** start of Selected text **

As someone whose first name is German (originally with an accent), I can relate to this. I often get emails asking me what my “real” name is. I have heard from people who assume I am from Germany or that my family is, just because of my name. (This is not how names work, by the way.) Almost no one pronounces my name correctly on the first try, at least in the US.

Rubio, or his staff, seemed to make the same mistake here. Maybe he thought that the dam was a gift from Germany, or was otherwise a reference to the country.

Given this confusion, and a request from Vox’s Matt Yglesias, it’s time to clear up my name. Here’s a brief explainer.

My confusing name, explained

My name is written as German, but it’s actually pronounced, roughly, as hair-mon. The trick here is that the letter G in Spanish is pronounced like the letter H is in English.

Here’s a very helpful video for the pronunciation:

The name normally has an accent mark, as does López, but I got rid of both when I came to the US.

The name is not, as far as I can tell, a reference to Germany. My family is from Venezuela, where I was born, and Spain, where my dad is from. We also have some lineage in Italy and native cultures.

According to Wikipedia, the name “is a cognate to French Germain, and is a variant of Latin Germanus,” and these names were likely references to the word “brother.” Very interesting!

** end of Selected text **

→ **Given instruction 1**
Please output the stretch of the name explainer from "Rubio, or his" through "a brief explainer.".
→ **Given instruction 2**
Shorten the paragraph of the name explainer that begins "The name is not, as far as I can tell" and keep its main facts.
→ **Given instruction 3**
Extend the name explainer, picking up after its last sentence.
The lines after this have nothing to do with the name explainer.

** start of Given entries **

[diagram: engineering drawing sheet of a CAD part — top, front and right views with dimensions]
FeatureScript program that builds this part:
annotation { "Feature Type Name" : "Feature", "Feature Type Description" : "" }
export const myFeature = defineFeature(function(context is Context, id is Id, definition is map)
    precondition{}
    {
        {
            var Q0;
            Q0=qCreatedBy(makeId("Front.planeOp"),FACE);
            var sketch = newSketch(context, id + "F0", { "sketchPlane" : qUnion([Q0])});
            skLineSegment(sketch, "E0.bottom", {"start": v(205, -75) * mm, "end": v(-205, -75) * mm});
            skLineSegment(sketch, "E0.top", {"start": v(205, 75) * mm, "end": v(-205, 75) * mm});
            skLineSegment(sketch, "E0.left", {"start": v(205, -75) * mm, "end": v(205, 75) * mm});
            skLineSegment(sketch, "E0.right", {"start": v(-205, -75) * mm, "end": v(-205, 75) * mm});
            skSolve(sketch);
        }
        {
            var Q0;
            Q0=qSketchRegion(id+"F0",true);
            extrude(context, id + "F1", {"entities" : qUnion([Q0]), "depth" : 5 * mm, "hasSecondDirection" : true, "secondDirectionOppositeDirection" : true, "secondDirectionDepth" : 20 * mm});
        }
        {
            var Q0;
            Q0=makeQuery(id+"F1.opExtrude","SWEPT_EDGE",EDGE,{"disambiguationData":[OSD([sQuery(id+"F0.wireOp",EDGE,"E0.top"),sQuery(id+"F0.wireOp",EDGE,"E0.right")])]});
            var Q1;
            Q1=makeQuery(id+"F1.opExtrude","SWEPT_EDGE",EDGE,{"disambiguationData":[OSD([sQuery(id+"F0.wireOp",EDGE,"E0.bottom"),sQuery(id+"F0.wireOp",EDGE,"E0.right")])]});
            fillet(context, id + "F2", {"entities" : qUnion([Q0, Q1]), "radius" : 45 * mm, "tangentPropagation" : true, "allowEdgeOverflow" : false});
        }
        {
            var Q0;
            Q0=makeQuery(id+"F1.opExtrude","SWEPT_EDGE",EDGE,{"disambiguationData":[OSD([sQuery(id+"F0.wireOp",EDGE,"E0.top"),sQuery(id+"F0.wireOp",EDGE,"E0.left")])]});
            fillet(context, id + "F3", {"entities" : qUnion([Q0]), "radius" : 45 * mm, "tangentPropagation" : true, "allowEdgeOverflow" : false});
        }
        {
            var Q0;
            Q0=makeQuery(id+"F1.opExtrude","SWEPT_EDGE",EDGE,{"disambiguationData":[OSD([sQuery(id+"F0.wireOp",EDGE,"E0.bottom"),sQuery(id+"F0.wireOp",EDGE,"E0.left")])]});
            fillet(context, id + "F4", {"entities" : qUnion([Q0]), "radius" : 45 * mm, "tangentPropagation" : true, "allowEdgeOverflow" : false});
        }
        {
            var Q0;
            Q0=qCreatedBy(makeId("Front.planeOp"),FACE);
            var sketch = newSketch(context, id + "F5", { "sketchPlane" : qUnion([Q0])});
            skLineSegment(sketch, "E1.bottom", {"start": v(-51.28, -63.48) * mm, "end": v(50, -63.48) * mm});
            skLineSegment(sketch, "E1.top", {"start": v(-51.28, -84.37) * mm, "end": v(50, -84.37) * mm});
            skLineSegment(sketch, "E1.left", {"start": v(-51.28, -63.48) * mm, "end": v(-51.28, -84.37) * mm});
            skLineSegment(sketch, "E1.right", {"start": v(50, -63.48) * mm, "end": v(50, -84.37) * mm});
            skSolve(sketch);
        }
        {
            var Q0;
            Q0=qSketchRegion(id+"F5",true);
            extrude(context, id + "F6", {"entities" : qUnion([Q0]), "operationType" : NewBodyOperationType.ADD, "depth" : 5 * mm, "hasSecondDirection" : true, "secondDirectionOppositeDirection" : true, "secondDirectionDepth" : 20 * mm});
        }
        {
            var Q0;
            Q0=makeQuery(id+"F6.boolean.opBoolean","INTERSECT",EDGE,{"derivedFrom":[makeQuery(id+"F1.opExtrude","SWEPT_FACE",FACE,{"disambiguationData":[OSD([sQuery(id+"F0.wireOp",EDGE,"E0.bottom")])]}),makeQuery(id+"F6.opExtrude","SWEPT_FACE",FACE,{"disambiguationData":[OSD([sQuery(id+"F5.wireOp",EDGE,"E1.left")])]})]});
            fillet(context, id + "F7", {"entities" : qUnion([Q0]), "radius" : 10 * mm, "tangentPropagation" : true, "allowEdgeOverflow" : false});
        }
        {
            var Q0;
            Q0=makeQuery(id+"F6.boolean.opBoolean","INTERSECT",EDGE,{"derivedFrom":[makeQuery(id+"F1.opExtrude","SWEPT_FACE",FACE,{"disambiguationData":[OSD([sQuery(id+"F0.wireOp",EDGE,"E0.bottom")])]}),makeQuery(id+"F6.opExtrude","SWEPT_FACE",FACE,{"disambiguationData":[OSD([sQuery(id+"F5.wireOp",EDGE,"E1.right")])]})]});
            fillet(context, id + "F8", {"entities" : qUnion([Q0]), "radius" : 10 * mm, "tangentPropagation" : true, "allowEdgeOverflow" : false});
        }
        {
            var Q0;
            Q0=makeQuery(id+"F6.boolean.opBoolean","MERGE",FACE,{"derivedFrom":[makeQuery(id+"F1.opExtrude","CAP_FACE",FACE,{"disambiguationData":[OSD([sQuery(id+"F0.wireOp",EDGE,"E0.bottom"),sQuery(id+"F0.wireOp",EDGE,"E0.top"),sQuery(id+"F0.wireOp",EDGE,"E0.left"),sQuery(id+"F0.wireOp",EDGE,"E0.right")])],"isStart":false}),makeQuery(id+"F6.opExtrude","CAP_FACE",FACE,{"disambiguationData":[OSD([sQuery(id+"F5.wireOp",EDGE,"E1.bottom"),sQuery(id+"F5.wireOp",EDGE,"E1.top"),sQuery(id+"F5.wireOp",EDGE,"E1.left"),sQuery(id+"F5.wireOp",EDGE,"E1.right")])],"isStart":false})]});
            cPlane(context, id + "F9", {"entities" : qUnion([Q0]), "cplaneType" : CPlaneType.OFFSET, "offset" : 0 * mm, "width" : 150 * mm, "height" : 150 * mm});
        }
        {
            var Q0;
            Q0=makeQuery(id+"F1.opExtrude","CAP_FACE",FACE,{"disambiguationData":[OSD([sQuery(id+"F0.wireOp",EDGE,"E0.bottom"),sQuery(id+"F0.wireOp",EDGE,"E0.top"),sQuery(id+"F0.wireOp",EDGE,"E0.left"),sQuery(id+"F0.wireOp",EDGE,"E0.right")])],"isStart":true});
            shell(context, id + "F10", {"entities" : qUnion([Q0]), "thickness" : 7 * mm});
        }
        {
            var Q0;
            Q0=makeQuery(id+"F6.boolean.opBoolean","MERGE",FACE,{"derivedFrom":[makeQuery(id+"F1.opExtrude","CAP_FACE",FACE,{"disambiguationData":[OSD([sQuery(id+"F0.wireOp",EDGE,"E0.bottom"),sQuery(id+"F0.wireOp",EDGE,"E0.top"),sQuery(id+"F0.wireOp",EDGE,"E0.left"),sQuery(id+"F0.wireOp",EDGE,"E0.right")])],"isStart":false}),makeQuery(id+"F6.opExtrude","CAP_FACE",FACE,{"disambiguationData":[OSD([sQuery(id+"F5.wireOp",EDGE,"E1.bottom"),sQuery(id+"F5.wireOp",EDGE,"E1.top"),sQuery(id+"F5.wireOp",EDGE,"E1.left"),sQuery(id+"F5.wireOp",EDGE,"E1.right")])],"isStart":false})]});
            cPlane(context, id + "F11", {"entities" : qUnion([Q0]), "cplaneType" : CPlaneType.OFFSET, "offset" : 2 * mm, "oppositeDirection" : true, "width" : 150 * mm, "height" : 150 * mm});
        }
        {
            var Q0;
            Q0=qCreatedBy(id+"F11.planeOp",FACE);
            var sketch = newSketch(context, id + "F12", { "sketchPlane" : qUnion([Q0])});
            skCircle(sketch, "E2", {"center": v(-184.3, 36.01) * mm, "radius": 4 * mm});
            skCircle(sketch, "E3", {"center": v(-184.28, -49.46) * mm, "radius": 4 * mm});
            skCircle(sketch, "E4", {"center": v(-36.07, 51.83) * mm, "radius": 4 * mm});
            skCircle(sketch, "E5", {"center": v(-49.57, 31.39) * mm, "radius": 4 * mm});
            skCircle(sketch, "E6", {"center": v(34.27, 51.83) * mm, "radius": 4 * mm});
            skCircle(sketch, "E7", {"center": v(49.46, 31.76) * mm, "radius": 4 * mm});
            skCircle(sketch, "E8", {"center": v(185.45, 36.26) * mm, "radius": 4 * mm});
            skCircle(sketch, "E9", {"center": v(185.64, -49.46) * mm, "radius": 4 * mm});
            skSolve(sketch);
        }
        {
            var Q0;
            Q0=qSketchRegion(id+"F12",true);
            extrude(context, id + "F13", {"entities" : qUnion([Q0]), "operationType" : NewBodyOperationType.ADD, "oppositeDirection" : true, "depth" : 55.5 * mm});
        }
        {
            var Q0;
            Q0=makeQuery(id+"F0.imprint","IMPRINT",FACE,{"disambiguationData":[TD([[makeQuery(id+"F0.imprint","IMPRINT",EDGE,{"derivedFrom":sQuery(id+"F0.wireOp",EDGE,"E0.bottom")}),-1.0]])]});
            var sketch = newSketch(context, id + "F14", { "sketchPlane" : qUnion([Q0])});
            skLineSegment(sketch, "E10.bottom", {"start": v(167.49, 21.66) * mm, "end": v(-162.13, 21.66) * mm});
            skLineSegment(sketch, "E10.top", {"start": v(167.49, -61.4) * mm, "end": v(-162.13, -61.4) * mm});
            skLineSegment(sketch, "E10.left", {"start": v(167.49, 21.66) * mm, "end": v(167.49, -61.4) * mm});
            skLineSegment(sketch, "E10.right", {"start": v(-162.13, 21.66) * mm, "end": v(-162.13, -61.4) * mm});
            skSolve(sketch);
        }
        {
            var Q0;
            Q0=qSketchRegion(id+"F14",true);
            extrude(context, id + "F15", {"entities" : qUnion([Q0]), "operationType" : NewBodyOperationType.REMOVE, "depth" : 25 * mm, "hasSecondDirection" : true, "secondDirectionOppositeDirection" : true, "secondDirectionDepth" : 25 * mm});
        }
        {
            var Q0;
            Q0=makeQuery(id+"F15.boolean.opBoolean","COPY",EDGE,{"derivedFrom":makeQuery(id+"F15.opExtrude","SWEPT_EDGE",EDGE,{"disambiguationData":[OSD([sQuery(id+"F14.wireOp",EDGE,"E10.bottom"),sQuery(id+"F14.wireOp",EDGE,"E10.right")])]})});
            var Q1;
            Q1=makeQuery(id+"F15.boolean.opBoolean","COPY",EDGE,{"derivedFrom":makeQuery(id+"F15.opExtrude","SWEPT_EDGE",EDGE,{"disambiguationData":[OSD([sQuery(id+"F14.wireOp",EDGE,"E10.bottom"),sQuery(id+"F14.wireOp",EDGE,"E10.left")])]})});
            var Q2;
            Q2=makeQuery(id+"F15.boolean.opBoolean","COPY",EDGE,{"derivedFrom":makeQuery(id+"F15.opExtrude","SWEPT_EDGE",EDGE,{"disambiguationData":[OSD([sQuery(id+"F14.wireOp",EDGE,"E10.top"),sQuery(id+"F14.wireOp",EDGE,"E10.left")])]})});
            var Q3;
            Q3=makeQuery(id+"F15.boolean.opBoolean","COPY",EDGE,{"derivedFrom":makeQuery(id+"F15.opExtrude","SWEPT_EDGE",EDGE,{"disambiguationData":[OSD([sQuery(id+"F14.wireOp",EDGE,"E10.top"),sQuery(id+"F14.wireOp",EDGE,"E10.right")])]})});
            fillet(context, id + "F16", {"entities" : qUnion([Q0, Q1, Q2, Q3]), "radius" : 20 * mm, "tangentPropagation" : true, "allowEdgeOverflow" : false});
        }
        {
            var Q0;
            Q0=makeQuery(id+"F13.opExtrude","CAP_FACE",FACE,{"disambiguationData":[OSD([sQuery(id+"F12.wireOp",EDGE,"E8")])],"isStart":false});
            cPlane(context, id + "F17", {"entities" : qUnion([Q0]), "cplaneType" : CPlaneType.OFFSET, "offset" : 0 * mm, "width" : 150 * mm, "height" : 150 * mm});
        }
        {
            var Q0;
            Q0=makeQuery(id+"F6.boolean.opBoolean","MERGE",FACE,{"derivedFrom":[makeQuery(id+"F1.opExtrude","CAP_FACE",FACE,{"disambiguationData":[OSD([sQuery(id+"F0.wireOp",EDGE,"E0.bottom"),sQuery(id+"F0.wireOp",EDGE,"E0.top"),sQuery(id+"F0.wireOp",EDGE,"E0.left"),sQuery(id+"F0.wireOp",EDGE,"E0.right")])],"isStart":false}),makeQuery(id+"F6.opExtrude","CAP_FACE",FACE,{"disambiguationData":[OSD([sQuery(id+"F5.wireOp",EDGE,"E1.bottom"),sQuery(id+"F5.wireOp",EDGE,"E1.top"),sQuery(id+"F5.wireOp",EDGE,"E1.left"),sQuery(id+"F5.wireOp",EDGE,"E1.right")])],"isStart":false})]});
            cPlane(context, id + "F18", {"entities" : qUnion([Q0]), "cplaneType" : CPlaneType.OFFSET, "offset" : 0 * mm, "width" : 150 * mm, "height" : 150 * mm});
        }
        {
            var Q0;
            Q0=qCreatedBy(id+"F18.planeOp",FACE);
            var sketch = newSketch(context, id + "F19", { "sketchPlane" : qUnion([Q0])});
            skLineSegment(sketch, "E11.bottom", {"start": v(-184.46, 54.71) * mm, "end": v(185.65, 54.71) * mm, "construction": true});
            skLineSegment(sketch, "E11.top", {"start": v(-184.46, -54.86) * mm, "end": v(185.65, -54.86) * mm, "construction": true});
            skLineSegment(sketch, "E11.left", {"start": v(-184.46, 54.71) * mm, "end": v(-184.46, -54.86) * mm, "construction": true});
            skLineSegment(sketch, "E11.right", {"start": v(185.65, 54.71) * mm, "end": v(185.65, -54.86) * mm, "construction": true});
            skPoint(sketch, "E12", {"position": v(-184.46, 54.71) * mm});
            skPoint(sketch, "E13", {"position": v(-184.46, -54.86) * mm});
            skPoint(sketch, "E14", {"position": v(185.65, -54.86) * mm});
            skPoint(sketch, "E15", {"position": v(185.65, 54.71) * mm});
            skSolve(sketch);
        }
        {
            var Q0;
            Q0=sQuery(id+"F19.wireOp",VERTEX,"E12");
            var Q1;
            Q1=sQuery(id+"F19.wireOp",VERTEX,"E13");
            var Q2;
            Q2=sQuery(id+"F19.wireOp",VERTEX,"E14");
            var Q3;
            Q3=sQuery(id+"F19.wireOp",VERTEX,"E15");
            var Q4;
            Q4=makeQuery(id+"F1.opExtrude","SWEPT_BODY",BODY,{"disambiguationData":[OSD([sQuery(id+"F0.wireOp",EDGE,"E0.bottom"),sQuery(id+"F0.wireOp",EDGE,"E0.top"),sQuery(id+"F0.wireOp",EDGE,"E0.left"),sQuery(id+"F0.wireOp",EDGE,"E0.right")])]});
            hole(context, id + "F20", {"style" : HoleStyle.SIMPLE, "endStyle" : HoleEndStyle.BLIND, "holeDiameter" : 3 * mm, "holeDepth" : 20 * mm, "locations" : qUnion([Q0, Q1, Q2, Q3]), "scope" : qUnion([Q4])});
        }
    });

** end of Given entries **

→ **Result 1**
Rubio, or his staff, seemed to make the same mistake here. Maybe he thought that the dam was a gift from Germany, or was otherwise a reference to the country.

Given this confusion, and a request from Vox’s Matt Yglesias, it’s time to clear up my name. Here’s a brief explainer.

→ **Result 2**
The name apparently doesn't refer to Germany. My family comes from Venezuela, where I was born, and from Spain, my dad's home country, with some Italian and native lineage as well.

→ **Result 3**
Another way to look at it: The name is the Spanish variation of Herman, except hopefully without the implication that I was born in the 19th century.

The name is somewhat common in Spanish-speaking countries. It was my maternal grandfather’s first name, and it’s my uncle’s first name as well. If you search my full name on Google, several results come up — including me (most importantly, my Twitter page, which you should follow), a tennis player, and an alleged criminal.

Unfortunately, the name’s wide acceptance in Venezuela blinded my parents to the fact that it’s a confusing name in other languages. But it’s okay, my parents are lovely people, and I think they did a good job raising me otherwise. (I love you, mom and dad!)

In short: My name is not related to Germany, and not pronounced like that wonderful country’s name. It’s a Spanish name that’s, unfortunately, confusing in English.

I hope that clears things up — for Rubio and everyone else.